The results of these polls were encouraging. The 2002 Community Perception Study
(Research and Polling, Inc.) indicated that 10% of respondents rode to work or school
more than 50 times per year and another 9% rode between 6 and 50 times per year. This
number compares favorably with bicycling-friendly communities such as Gainesville,
Florida; Eugene, Oregon; Boulder, Colorado; and Madison, Wisconsin (FHWA-PD-92-
A second survey “County-Wide Bike Survey Findings” was commissioned by the
County, sent by county mailing, and tabulated by the Bicycle Subcommittee. Drawing
from 1000 questionnaire responses from households representing all age and
neighborhood groups, the Bike Survey found that there is a strong desire for safe and
favorable bicycle and pedestrian infrastructure throughout Los Alamos County. Over
two-thirds of the respondents favor some combination of on-road and off-road bicycling
improvements.

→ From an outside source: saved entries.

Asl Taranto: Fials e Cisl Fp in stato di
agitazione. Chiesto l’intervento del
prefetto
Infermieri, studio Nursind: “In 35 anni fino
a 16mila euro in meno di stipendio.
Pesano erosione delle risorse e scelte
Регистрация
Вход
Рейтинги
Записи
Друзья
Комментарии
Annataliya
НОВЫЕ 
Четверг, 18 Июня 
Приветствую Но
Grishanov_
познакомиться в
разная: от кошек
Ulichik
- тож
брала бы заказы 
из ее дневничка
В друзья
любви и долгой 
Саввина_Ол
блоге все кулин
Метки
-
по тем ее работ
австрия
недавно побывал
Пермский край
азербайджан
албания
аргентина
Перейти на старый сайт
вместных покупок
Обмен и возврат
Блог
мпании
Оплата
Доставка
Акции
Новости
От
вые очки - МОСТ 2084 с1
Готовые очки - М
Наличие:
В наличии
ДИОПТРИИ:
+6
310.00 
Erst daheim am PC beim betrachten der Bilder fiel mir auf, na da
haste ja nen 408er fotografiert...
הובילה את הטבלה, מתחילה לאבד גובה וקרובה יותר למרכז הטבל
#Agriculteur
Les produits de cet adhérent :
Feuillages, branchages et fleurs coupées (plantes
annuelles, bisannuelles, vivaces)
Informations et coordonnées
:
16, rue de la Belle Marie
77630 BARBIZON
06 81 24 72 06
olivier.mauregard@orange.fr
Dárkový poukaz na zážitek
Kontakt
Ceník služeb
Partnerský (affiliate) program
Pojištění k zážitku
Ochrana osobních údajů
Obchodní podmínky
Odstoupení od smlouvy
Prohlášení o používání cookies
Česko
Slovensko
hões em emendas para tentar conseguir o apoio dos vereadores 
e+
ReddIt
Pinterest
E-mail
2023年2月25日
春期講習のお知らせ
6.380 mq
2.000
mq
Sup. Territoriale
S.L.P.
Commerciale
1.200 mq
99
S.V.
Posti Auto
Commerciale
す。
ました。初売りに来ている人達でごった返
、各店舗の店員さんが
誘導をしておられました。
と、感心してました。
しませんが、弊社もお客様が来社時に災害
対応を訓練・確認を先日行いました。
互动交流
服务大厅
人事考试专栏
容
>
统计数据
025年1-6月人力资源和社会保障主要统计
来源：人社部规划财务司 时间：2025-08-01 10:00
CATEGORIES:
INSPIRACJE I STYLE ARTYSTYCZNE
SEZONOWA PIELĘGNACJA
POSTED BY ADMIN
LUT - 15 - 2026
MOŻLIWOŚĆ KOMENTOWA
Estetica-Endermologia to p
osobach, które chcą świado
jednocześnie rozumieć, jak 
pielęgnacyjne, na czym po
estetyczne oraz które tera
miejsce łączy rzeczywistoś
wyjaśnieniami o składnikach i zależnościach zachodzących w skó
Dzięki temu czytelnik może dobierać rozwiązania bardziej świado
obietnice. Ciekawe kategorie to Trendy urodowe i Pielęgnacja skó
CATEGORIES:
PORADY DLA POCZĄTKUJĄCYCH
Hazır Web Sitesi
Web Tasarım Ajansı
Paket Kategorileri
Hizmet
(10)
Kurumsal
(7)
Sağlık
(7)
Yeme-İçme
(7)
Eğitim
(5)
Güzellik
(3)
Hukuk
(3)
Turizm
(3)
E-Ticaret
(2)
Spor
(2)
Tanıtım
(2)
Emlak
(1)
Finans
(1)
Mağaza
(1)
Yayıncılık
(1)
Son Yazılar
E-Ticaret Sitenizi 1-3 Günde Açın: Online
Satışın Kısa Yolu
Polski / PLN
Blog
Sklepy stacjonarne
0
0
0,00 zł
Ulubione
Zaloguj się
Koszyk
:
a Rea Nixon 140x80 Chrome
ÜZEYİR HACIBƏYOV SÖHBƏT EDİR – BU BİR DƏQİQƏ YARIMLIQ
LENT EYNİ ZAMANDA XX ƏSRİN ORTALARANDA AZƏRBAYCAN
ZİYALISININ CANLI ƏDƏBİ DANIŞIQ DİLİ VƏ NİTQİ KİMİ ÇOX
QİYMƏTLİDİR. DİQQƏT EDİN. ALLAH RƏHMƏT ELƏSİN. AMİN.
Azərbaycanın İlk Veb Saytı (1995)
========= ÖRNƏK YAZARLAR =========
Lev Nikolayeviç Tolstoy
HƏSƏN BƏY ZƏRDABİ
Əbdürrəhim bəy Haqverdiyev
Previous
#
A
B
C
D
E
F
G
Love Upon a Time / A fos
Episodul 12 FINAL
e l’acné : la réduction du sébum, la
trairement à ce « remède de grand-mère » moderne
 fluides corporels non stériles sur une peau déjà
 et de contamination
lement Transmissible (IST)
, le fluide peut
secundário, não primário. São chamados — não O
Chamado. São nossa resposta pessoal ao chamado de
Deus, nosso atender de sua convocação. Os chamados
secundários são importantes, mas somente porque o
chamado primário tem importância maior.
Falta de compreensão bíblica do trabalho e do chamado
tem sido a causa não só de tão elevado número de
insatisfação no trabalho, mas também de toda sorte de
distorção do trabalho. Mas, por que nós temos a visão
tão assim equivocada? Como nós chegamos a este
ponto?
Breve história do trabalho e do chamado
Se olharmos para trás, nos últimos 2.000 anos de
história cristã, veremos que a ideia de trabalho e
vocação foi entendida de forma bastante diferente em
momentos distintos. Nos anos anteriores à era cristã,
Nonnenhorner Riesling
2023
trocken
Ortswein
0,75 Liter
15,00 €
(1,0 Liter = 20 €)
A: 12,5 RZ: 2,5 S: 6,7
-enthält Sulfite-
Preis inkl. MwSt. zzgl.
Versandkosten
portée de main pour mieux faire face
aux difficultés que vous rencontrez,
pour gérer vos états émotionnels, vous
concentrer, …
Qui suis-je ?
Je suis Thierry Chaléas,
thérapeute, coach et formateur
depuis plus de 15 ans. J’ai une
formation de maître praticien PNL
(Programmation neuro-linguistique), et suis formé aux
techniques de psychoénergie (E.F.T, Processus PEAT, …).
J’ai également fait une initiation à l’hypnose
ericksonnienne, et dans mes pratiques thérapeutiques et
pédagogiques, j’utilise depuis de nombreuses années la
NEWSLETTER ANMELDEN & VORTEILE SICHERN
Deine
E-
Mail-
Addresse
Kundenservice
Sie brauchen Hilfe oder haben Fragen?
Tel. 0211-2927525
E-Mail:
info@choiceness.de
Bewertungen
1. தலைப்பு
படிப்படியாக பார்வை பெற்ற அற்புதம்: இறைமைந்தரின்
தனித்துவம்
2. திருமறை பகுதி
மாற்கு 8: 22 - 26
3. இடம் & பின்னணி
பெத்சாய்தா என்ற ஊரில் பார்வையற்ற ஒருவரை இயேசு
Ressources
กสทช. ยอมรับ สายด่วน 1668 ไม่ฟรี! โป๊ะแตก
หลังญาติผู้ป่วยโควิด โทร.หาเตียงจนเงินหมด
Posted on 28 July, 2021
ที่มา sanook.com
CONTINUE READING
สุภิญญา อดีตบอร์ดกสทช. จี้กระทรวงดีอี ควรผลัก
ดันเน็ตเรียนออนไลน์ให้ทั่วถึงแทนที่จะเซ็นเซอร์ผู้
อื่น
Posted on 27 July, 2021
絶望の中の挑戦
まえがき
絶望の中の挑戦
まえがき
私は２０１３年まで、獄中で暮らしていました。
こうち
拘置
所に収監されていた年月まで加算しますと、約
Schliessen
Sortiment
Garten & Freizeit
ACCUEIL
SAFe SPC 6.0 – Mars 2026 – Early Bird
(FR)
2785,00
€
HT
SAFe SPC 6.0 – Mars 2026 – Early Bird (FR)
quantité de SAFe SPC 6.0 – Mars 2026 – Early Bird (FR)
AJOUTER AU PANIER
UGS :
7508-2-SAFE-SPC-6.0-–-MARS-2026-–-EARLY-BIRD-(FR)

Safety concerns were by far the greatest response noted by both
recreational and commuter bikers with Diamond Drive, Trinity Drive, and Pajarito Road
being cited as particularly dangerous routes.
Drawing on these polls, numerous public meetings and internal deliberations regarding
the best match of Los Alamos’ infrastructure with our desire to provide safe and efficient
bicycling as transportation, the Bicycle Subcommittee submitted its recommendations,
unanimously, to the full Transportation Board for consideration at its April 2005 meeting.
The above motion is the Transportation Board’s motion regarding bicycle routings. Our
mission is simple: that our transportation system should connect cyclists from their
homes to their destinations (schools, downtown, place of employment) in a bicycling
friendly manner. Therefore, these routes were chosen to connect residential communities
to destinations. Particular attention was taken to improving collectors and arterials (and
to the extent possible, encourage regional connectivity on State and LANL routes) since
these often have high traffic flows and sometimes lack shoulders or bike lanes. Equally
important, we focused on roads surrounding our schools (approximately within a one
mile radius for non-bused children) in order to address “Safe Routes to School” concerns.